Last fall, when the Supreme Court ruled that Ottawa’s law to review proposed industrial projects overstepped constitutional bounds, the federal Liberals’ ambitious climate agenda collided with an old reality: the division of federal and provincial powers.
The decision was hailed by some as a victory for provincial autonomy over the intrusive and heavy hand of Ottawa. That was always an overly simplistic take. The provinces do not have sole jurisdiction over which industrial projects can be built within their boundaries. Conversely, Ottawa certainly doesn’t have an unlimited ambit to intervene, as the Supreme Court ruling made clear.
The Liberals this month tabled changes to their 2019 Impact Assessment Act as part of the budget bill, choosing to curtail climate ambition for legal certainty. The changes are a pragmatic response to the government’s loss at Canada’s top court on one of its signature pieces of legislation.

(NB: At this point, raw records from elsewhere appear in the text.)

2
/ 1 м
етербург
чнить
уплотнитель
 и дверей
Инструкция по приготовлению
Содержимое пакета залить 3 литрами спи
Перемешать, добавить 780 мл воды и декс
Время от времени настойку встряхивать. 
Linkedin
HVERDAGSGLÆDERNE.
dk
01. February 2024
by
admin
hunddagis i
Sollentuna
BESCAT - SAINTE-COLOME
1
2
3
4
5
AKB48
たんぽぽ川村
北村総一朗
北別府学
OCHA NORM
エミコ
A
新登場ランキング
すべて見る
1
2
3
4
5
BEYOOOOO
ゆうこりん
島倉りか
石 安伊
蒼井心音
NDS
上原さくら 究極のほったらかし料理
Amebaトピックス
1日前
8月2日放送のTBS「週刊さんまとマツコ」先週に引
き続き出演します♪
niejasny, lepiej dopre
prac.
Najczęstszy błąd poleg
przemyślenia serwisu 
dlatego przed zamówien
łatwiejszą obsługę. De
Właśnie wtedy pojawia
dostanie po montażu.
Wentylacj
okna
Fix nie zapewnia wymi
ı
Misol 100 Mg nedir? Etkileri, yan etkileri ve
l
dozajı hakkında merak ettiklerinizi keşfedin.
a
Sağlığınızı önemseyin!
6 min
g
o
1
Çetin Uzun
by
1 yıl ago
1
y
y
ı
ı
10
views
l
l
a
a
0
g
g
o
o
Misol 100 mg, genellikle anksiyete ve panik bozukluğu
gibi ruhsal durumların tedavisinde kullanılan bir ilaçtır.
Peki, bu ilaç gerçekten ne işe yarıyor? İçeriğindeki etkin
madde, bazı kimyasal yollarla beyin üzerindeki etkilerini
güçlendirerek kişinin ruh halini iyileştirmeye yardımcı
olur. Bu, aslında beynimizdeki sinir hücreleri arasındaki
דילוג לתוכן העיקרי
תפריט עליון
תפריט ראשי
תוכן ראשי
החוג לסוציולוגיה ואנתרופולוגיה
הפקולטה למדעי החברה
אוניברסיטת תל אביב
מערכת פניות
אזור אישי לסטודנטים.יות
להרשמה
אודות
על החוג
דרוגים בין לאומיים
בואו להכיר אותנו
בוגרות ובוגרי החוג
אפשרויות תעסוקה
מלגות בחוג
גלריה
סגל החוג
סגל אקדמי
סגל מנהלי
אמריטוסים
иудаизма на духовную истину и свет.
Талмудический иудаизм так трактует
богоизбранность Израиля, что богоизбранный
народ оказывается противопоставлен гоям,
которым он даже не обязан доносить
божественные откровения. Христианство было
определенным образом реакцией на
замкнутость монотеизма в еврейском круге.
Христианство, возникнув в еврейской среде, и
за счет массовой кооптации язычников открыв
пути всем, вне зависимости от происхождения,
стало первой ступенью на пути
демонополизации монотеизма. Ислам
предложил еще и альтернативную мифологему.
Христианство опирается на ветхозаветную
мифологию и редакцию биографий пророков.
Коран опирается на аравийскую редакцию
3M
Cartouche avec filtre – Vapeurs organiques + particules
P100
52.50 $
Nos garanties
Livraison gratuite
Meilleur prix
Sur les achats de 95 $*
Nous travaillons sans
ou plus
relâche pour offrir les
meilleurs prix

First, however, some of the tangled history. Forgotten in this latest federal-provincial battle is the fact Ottawa’s purported heavy hand has been wielded in recent years, most notably by … Stephen Harper. In 2010, and again in 2014, Mr. Harper’s Conservatives vetoed a proposed gold-copper mine in British Columbia that was supported by the provincial government. It’s the type of decision that today would enrage a province such as Alberta. But Mr. Harper had constitutional jurisdiction, starting with federal responsibility for fisheries.
What changed when the Liberals took power was Ottawa’s focus on the environment, from the work to establish a national price on climate-heating greenhouse gases – Ottawa defeated the provinces’ legal challenge – to the push to bolster the federal project review law. While Mr. Harper twice said no to one gold-copper mine, his review law was designed to favour industry and speed approvals. That approach failed when the courts struck down the initial green light, given by the Trudeau Liberals, for the Trans Mountain oil pipeline.
Alberta and others believed the Liberals’ assessment act was an unfair barrier to expanding fossil fuels. That ignores the approval of a liquefied natural gas export plant last year. But it is also true, in 2022, the Liberals warned Suncor that a proposed oil sands expansion likely would be rejected because of high emissions.
Greenhouse-gas emissions, however, are not a fully established legal area of federal oversight. The Liberals’ scramble to get onside with the Supreme Court’s advisory decision is obvious from how they rewrote the “purpose” section of the assessment act. It had featured a long list, starting with “to foster sustainability.” That’s a valuable aim but constitutionally vague. The amended section is short and staked on “significant adverse effects within federal jurisdiction.”
In the Liberals’ retreat, it is fair to argue they were too cautious. They abandoned any inclusion of transboundary greenhouse gases as a national concern in such reviews, which would have inevitably faced another test in court. The chastened Liberals instead seemed scared of losing again and chose a conservative path. It means Ottawa could not reject a new oil sands mine on the primary reasons of climate change and Canada’s international treaty obligations to slash greenhouse gases.
The Liberals made the safe decision, legally, but one that limits federal options on climate. While the Supreme Court last fall spoke hopefully of provincial-federal co-operation, the provinces have their own agendas. Alberta, as the main example, has no real climate plan, drummed up new rules this year to restrict clean energy and does not seem interested in doing a full review of a massive carbon-capture project proposed for the oil sands.
Beyond project reviews, Ottawa has several other major climate policies. Carbon pricing on industry is one. But others such as clean electricity and a cap on oil industry emissions are still pending, with an uncertain future. Measures such as clean power can achieve a lot. Annual emissions from power generation have already fallen 82 megatonnes since 2001, as Ontario and Alberta got off coal. That’s almost the equivalent of eliminating the entire oil sands.
The Liberals’ climate ambitions have helped reduce Canada’s emissions 5 per cent during their time in office but remain far from the target. The retreat on the federal environmental review law doesn’t mean the end of progress, but it puts more pressure on other policies to achieve the country’s climate goals.